Red Shift (not Russian soldiers)
Blue Shift (not Half Life)
If something moves away from the lightsource the photons don't lose velocity, they lose frequency energy.
IF you batton a photon at someone, again the velocity doesn't change either, but the frequency increases!!!

>> No.1140896

>>1140863
Ok. Thxs 3 the warning.

Also: how do you make/visualize a 4d graph?

>>1140866
Is that how we can measure the distance of stars and other astronomical objects?

>> No.1140925

>>1140866

Yes, but that is because we always define c to be the incoming speed of a photon - there is not other way to do it.

The red/blueshift is needed to keep for energy to be consistent with the time dilation effects.

and yes, that is how we measure our relative speed to far stars

>> No.1140934

>>1140896

A 3D graph that changes with time. It doesnt really imagine well, just as a 4D coordinate system doesnt seem intuitive - theres not place for the fourth axis.

But the numbers work (x,y,z,t) no problem

>> No.1140952

>>1140925
thxs.

>>1140934
we can render 3d graphs in 2d planes. Could we render 4d graphs in 3d planes?

>> No.1140976

>>1140934
>>1140952
parametrics?

>> No.1140995

>>1140952

In a sense. You could let the fourth dimension be for instance colour.
(not so uncommon in engineering etc)
Imagine a sphere with density (t component ) 1/r^2 -
Plotted in space, the coordinates for any given point would be (x,y,z, 1/r^2) - the last component could be plotted as color. Dense is white in the middle - turning to black as you go away from the origin.

instant 4D :D

>> No.1141003

>>1140995
very ingenuous solution.

>> No.1141022

>>1140952
In many problems, only one or two dimensions of space matter. For example, when things are traveling along a straight line, you only need one spatial dimension.

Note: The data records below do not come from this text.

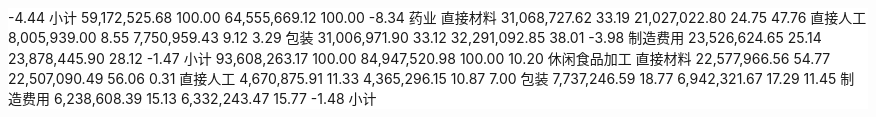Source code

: -4.44
小计
59,172,525.68
100.00
64,555,669.12
100.00
-8.34
药业
直接材料
31,068,727.62
33.19
21,027,022.80
24.75
47.76
直接人工
8,005,939.00
8.55
7,750,959.43
9.12
3.29
包装
31,006,971.90
33.12
32,291,092.85
38.01
-3.98
制造费用
23,526,624.65
25.14
23,878,445.90
28.12
-1.47
小计
93,608,263.17
100.00
84,947,520.98
100.00
10.20
休闲食品加工
直接材料
22,577,966.56
54.77
22,507,090.49
56.06
0.31
直接人工
4,670,875.91
11.33
4,365,296.15
10.87
7.00
包装
7,737,246.59
18.77
6,942,321.67
17.29
11.45
制造费用
6,238,608.39
15.13
6,332,243.47
15.77
-1.48
小计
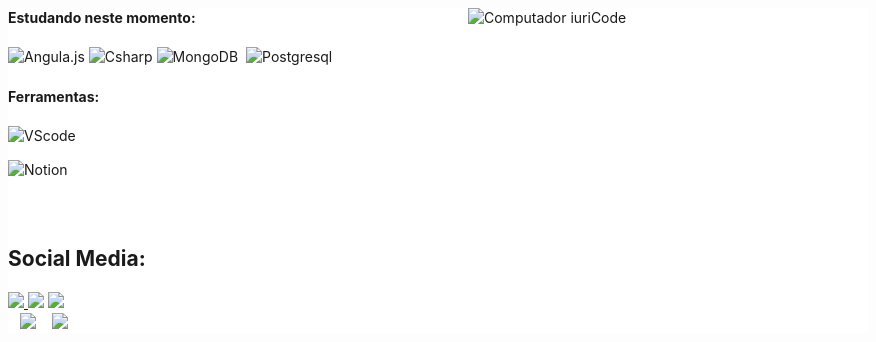 <img src="https://raw.githubusercontent.com/MicaelliMedeiros/micaellimedeiros/master/image/computer-illustration.png" min-width="400px" max-width="400px" width="400px" align="right" alt="Computador iuriCode">

#### Estudando neste momento:

![Angula.js](https://img.shields.io/badge/Angular-DD0031?style=for-the-badge&logo=angular&logoColor=white)
![Csharp](https://img.shields.io/badge/C%23-239120?style=for-the-badge&logo=c-sharp&logoColor=white)
![MongoDB](https://img.shields.io/badge/MongoDB-4EA94B?style=for-the-badge&logo=mongodb&logoColor=white)&nbsp;
![Postgresql](https://img.shields.io/badge/PostgreSQL-316192?style=for-the-badge&logo=postgresql&logoColor=white)&nbsp;

#### Ferramentas:

![VScode](https://img.shields.io/badge/vscode-4285F4?style=for-the-badge&logo=vscode&logoColor=white)&nbsp;

![Notion](https://img.shields.io/badge/Notion-000000?style=for-the-badge&logo=notion&logoColor=white)&nbsp;

&nbsp;
&nbsp;

## Social Media:

<div> 
<a href="https://www.instagram.com/marcosbragagt/" target="_blank"><img src="https://img.shields.io/badge/-Instagram-%23E4405F?style=for-the-badge&logo=instagram&logoColor=white">
</a>
<a href="https://www.linkedin.com/in/jo%C3%A3o-m-j-braga-a71335261/" target="_blank"><img src="https://img.shields.io/badge/-LinkedIn-%230077B5?style=for-the-badge&logo=linkedin&logoColor=white"  target="_blank"></a>
<a href="https://www.youtube.com/@canaljoaozinhogt/featured" target="_blank"><img src="https://img.shields.io/badge/YouTube-FF0000?style=for-the-badge&logo=youtube&logoColor=white"  target="_blank"></a>
</div>&nbsp;&nbsp;
<a href="https://www.twitch.tv/marcosbragagt" target="_blank"><img src="https://img.shields.io/badge/Twitch-9146FF?style=for-the-badge&logo=twitch&logoColor=white"  target="_blank"></a>
</div>&nbsp;&nbsp;  
<img width=100% src="https://capsule-render.vercel.app/api?type=waving&color=8F0D87&height=120&section=footer"/>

Then you can make a 2D plot of the one spatial dimension you need and time.

>> No.1141029

>>1140995
Yes I agree with your colour being an additional dimension theory..
only colour applies to a very narrow part of the Electromagnetic Spectrum.
It would be fairer to say that pitch is the additional dimension then it applies to all waves.

>> No.1141079

>>1141029

the idea here was 4D visualization.

If it is not to be visualized the numbers do more than enough work themselves.
Any size not included in the existing three dimensions could be the fourth. or fifth.


(using dimensionality in the mathematical sense here, otherwise absolutely anything can be a dimension)

>> No.1142564

If you really want to get into some crazy-ass 4D stuff, you can try to visualize it through analogs and by looking up stuff about tesseracts and hypercubes.

If you want to save yourself the headache, though, just imagine additional dimensions as just additional parameters; that's all you need for the numbers to work.